When I started this project, I thought that I'd post maybe three times a week and finish in a couple or so years, but now I'm not so sure. Life has a way of interrupting one's plans, but it's not as if failing to crank out brief remarks on the Thousand Character Classic on a regular basis is a cause for despair. The other things I'm doing these days - more translations from Portuguese, learning some Latin, revising my historical novel, and, most dauntingly, fixin' to start tutoring ESL to adults - are all pretty fulfilling. That said, I do enjoy parsing the ol' 千字文, and even the handful of characters I've covered have proven useful to reading other Chinese texts, so let's check out the next four characters.

果珍李奈
guŏ zhēn lĭ nài

"As for fruits, the plum and crabapple are highly prized."

I don't think I've ever eaten a crabapple, though I do have a specific childhood memory of a crabapple tree outside a public indoor pool I visited with a class or daycare program or something. (Guess it ain't that specific after all.) It's not so much the tree or its fruit that stands out in my memory as the heat and harsh light of the moment. Anyway, there's not a lot to say about these characters. Paar's edition of the 千字文 is equally silent as to the particular value of these fruits, and I'm too lazy to consult any other sources at the moment, so we'll assume that 李奈 were merely tasty, which is a fine reason to prize any comestible.

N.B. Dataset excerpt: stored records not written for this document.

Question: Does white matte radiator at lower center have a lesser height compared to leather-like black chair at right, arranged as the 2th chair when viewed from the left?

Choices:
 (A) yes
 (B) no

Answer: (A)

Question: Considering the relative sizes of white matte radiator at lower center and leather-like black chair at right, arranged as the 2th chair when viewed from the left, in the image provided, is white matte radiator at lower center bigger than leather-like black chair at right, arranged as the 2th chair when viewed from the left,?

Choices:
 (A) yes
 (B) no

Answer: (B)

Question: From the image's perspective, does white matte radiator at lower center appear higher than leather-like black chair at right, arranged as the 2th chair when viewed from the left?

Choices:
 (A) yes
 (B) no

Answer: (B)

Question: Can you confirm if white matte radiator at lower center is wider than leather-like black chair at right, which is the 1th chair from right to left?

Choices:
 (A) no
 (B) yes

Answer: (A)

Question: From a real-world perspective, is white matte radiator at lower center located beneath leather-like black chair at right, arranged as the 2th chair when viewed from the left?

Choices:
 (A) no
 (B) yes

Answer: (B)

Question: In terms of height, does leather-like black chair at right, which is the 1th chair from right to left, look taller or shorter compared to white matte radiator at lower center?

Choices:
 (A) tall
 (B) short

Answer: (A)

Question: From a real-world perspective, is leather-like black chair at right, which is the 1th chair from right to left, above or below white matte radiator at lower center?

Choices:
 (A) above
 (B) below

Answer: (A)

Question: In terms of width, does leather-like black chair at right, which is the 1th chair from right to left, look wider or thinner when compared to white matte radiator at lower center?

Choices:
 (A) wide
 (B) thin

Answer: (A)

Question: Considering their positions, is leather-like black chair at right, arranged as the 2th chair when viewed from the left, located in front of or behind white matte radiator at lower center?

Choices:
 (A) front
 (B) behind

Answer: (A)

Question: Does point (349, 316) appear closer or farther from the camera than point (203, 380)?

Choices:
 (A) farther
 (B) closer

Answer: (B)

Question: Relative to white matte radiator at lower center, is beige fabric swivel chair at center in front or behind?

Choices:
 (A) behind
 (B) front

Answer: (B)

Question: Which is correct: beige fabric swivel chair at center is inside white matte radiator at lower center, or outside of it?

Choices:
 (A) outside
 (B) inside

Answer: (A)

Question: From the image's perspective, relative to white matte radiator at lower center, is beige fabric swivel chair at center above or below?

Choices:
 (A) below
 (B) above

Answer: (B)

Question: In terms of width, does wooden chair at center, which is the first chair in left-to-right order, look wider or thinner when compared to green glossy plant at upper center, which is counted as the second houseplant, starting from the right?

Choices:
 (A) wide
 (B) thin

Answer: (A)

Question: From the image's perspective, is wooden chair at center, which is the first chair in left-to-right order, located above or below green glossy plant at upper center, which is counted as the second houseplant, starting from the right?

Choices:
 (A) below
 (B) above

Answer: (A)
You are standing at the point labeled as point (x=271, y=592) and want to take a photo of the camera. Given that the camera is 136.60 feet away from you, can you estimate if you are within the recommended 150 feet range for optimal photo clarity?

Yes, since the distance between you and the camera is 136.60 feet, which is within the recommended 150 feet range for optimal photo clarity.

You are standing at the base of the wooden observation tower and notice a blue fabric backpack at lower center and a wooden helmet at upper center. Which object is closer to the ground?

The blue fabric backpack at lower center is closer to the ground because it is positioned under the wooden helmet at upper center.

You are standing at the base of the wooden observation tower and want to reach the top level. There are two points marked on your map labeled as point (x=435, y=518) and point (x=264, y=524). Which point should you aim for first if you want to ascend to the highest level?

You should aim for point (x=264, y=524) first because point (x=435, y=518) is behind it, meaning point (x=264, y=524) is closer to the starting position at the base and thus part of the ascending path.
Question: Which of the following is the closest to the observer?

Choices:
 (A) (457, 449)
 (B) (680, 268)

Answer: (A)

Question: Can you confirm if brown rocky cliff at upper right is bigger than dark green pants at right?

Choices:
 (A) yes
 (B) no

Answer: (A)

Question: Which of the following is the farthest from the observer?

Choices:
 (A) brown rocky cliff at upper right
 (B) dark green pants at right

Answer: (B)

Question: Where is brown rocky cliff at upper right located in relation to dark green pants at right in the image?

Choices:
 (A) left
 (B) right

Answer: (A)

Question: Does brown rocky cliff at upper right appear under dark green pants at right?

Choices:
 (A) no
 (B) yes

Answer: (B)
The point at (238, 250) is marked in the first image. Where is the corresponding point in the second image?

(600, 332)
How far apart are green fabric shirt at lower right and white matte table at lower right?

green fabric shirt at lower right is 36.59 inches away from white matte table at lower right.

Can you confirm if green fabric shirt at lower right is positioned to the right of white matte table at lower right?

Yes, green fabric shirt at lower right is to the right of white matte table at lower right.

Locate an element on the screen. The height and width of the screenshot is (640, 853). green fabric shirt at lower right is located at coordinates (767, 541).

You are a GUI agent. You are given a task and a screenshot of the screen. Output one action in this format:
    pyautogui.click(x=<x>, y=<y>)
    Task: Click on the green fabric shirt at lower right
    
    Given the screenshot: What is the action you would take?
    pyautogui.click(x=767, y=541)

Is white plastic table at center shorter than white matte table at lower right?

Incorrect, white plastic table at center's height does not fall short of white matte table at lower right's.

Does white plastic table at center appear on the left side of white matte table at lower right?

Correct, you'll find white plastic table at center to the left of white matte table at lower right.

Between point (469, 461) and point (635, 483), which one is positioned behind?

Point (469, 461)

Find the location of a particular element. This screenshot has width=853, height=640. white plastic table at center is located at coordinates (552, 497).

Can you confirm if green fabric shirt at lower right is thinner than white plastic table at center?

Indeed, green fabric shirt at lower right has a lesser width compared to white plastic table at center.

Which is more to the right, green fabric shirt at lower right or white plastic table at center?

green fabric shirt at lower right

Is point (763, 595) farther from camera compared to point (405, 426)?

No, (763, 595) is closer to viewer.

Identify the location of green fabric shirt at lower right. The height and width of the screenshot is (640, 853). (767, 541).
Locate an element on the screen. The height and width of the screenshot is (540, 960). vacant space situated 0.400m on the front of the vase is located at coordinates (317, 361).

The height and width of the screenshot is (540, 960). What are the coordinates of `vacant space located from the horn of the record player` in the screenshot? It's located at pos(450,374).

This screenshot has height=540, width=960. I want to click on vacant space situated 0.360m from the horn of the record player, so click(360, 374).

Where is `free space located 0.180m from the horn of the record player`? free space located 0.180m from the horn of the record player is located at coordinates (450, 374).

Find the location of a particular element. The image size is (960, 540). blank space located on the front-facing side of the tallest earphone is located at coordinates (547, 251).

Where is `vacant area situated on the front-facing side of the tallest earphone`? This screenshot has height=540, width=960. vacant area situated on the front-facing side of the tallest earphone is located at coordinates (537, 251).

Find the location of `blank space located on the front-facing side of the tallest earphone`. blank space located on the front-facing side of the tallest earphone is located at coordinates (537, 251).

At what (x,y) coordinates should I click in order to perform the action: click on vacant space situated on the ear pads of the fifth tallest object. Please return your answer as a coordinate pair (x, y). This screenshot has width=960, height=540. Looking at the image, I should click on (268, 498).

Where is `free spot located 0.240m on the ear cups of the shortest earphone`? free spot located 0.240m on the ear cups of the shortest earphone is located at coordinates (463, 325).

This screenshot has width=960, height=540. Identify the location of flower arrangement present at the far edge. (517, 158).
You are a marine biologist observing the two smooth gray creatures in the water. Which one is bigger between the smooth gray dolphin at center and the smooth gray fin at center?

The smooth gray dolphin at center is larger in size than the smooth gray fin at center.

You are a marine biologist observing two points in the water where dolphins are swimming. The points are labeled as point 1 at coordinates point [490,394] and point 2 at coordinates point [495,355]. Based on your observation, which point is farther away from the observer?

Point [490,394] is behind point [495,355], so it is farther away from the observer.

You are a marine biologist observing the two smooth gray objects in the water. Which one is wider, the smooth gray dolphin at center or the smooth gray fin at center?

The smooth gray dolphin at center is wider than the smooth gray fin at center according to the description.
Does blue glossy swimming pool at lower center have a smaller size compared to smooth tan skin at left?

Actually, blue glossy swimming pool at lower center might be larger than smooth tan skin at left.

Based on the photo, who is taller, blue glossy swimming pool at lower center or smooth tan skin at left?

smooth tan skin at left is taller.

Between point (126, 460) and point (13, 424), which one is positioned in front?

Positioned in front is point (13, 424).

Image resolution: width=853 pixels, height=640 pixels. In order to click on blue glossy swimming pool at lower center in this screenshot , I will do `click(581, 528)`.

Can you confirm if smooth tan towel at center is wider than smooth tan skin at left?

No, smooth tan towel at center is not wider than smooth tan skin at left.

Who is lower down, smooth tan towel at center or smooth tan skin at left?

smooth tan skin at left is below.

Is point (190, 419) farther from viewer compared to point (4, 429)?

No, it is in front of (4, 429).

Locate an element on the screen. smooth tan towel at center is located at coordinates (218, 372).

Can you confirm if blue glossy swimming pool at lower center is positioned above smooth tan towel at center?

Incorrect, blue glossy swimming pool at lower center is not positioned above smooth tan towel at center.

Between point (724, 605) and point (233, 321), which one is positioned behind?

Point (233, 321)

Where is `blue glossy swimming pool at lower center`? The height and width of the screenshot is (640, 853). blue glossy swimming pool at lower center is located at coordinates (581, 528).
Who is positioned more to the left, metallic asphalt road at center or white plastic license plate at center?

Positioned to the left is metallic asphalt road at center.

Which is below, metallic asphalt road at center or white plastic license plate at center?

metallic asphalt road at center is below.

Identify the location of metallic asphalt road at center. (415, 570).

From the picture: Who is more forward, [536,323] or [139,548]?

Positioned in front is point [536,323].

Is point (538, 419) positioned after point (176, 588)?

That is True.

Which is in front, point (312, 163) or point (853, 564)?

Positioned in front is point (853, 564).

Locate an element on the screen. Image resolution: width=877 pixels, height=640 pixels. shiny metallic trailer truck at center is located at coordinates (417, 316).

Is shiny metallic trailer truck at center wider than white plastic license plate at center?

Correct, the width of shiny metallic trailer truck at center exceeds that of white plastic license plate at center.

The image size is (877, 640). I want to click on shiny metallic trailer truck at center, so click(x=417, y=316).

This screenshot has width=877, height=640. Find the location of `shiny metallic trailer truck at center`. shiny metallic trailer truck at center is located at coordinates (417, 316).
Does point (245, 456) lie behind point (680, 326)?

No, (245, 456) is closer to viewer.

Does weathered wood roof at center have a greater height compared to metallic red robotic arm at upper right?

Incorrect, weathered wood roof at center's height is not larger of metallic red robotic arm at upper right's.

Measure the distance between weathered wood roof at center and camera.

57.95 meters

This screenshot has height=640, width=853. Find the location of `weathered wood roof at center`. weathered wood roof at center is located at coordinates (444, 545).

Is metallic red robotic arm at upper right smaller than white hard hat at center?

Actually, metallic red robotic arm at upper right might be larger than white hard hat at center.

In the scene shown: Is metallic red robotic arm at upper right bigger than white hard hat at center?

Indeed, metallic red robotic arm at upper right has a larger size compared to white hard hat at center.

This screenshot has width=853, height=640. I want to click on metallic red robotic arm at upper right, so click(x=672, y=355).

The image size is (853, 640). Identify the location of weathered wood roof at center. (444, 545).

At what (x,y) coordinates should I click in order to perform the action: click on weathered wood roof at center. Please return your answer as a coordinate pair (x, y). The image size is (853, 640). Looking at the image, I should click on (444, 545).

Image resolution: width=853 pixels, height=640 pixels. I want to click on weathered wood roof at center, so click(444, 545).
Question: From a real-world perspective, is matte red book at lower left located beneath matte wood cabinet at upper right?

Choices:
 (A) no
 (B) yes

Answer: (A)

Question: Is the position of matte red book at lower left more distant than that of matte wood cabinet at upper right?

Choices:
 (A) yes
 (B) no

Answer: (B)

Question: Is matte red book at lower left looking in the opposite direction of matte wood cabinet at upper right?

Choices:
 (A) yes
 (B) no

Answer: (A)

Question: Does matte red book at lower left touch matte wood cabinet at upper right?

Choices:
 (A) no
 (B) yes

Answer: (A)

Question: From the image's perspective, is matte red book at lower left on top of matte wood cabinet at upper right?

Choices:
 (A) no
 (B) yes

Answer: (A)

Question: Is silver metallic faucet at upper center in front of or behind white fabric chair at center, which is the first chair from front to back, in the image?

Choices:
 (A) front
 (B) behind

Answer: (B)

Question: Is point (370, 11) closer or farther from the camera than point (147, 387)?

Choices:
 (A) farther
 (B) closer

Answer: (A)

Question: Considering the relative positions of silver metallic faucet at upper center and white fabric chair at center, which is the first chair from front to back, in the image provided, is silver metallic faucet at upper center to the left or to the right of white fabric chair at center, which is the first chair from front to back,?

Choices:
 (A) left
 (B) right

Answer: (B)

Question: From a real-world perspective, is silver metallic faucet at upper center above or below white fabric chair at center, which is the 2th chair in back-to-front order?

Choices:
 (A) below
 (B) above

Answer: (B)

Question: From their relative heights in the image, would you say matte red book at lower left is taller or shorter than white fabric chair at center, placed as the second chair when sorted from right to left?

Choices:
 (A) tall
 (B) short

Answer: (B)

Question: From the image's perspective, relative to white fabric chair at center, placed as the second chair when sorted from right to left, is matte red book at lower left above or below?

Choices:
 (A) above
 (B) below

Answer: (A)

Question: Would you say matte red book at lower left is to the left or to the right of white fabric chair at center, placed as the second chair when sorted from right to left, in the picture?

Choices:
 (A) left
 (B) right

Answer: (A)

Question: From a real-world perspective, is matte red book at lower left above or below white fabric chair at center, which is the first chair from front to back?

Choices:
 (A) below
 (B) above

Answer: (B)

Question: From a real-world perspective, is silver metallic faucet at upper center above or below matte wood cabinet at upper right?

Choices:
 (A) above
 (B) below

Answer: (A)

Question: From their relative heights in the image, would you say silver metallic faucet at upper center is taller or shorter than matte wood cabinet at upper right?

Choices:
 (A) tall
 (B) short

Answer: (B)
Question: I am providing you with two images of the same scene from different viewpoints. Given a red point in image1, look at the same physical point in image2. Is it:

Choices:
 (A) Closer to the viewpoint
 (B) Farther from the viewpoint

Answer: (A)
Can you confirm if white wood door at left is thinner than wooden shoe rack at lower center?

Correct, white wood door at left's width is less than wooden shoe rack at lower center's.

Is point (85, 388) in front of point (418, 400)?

I'd like to take the opportunity to mention a couple other things that my translation brings to mind.

1/甲: I frequently use the term "classical Chinese" to translate 文言文, which is also, and more rightly, called "literary Chinese." Classical Chinese, AKA 古文, is temporally bound to the written language used up until the 漢朝 Han dynasty, whereas 文言文 is the written language used up until the early 20th century. (There's a late 20th-century writer whose name escapes me who still used it, too.) My point is that much of the Chinese I've translated on this blog isn't strictly classical Chinese, but literary Chinese- for example, the 千字文, which was compiled after the classical period, technically counts as 文言文 and not 古文. Naturally, even the term 古文 has historically narrower literary applications than that which I'm assigning it for comparative purposes, but that's beyond the scope of this note.

2/乙: Literary Chinese loves to imply things. If you were to literally translate 果珍李奈, you'd more or less get "fruit valuable plum crabapple," which at first glance is ridiculous but, with a little effort, somewhat comprehensible. Ignoring the potential for 珍 to be used as an adjective or a verb (or, to put it into more linguistic terms, that we're looking at the perennially popular Chinese topic-comment structure), it still appears to be a phrase devoid of context. Why did the author(s) of the Thousand Character Classic suddenly bring up tasty fruit? Because, in the previous two lines, they'd started delineating the names and natures of specific things. Recall the 剑 sword and 珠 pearl: now we're onto a broader class of things, 果 fruit. When 文言文 brings up a topic, especially in sequence, there's an implied "as for X" or "regarding X." I'm unable to explain the nuance of this fully, in part because I tend to forget it myself when I'm reading literary Chinese, and because there are more dimensions to it based on context, but it's an ingrained part of reading 文言文.

More later, folks! Hope this helped, or was interesting, or entertaining. Preferably all three.